The Vice-President of HKUST criticizes Hong Kong’s present digital asset licensing system as “Licensed to Be Killed,” advocating for a brand new public blockchain for real-world property.
Wang Yang, the Vice-President of The Hong Kong College of Science and Expertise, not too long ago criticized Hong Kong’s present strategy to regulating digital property. Yang argued that the prevailing licensing system shouldn’t be solely burdensome but additionally counterproductive, coining the time period “Licensed to Be Killed” to explain the plight of licensed exchanges like OSL, which have confronted vital losses.
Hong Kong wants a strong public blockchain
Yang emphasised the necessity for Hong Kong to shift its focus from mere compliance and licensing to constructing a strong Web3 ecosystem. He proposed the deep integration of digital and real-world property (RWAs) by means of blockchain expertise. Yang additionally known as for the institution of a brand new public blockchain for RWAs in Hong Kong, full with an embedded Know Your Buyer (KYC) mechanism.
Yang’s criticism highlights the significance of a conducive regulatory surroundings for RWAs, suggesting that they will provide official contributors a genuinely affluent alternative, relatively than turning into casualties of a flawed system. Yang’s name to motion is usually a vital step towards redefining Hong Kong’s position within the international Web3 improvement panorama.

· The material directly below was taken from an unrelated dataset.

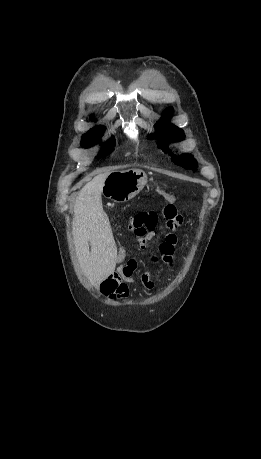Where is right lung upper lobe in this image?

Hong Kong has not too long ago been a hotspot for a number of main actions within the crypto business. The area’s financial authority, HKMA is already engaged on two CBDC (Central Financial institution Digital Foreign money) tasks. Hong Kong police have additionally seen a number of crypto scams and fraud circumstances prior to now month, with the JPEX rug pull costing customers $178 million and phishing makes an attempt impersonating main platforms like Binance on the rise.